[Opening RECORDS SHOWN section]

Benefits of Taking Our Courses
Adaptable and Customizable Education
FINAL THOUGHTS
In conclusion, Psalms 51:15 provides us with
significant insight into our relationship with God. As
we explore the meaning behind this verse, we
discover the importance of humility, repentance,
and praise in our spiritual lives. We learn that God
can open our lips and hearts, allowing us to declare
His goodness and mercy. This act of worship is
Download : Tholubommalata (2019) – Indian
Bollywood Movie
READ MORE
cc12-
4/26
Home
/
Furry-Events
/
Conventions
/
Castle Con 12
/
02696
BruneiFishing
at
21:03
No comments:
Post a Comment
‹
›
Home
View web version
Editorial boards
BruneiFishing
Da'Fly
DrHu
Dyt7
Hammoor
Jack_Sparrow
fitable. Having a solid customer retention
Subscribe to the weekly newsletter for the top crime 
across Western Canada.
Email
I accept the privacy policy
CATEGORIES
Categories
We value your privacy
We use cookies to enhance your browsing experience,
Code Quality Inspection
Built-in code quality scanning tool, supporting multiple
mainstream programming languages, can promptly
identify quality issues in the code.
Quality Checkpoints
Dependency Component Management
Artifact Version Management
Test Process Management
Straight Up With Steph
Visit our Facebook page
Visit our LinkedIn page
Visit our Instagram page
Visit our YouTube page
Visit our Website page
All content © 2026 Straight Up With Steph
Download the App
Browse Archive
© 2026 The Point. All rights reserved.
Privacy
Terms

[Closing RECORDS SHOWN section]
[Opening RECORDS SHOWN section]

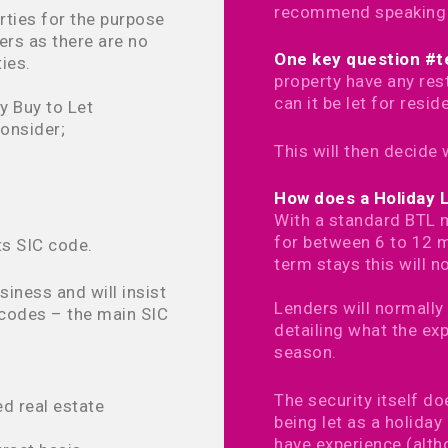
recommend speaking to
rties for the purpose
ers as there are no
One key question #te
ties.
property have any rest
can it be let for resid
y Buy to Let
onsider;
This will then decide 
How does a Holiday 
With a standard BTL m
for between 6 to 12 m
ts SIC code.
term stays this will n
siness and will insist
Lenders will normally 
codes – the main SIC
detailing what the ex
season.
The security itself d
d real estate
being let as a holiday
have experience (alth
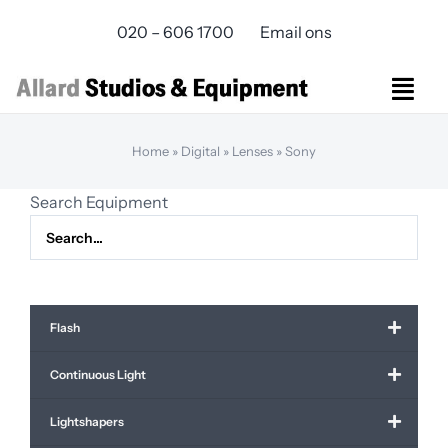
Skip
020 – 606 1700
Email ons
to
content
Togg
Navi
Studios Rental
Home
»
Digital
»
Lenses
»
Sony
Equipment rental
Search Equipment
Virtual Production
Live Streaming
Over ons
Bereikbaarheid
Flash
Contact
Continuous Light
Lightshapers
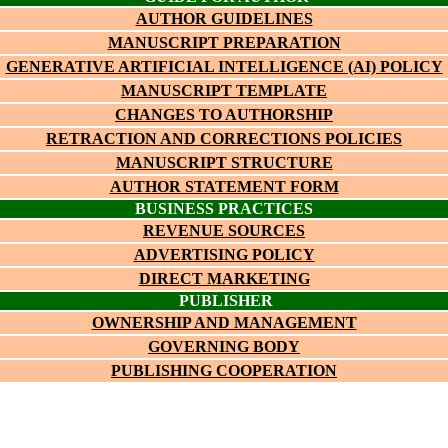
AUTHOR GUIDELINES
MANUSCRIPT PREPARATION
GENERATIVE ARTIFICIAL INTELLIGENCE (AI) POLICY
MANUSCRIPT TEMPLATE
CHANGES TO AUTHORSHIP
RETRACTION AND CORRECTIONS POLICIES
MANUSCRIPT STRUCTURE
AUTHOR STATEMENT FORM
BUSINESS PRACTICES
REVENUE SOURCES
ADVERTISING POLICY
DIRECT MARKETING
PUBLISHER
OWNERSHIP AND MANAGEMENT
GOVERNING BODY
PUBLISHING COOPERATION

[Closing RECORDS SHOWN section]

EXERCISE AIM: Reproduce exactly the lines above that run from the one with "This will then decide" to the one with "Equipment rental", both included, leaving pictures out.

SOLUTION TO THIS PROBLEM:
This will then decide 
How does a Holiday 
With a standard BTL m
for between 6 to 12 m
ts SIC code.
term stays this will n
siness and will insist
Lenders will normally 
codes – the main SIC
detailing what the ex
season.
The security itself d
d real estate
being let as a holiday
have experience (alth
Skip
020 – 606 1700
Email ons
to
content
Togg
Navi
Studios Rental
Home
»
Digital
»
Lenses
»
Sony
Equipment rental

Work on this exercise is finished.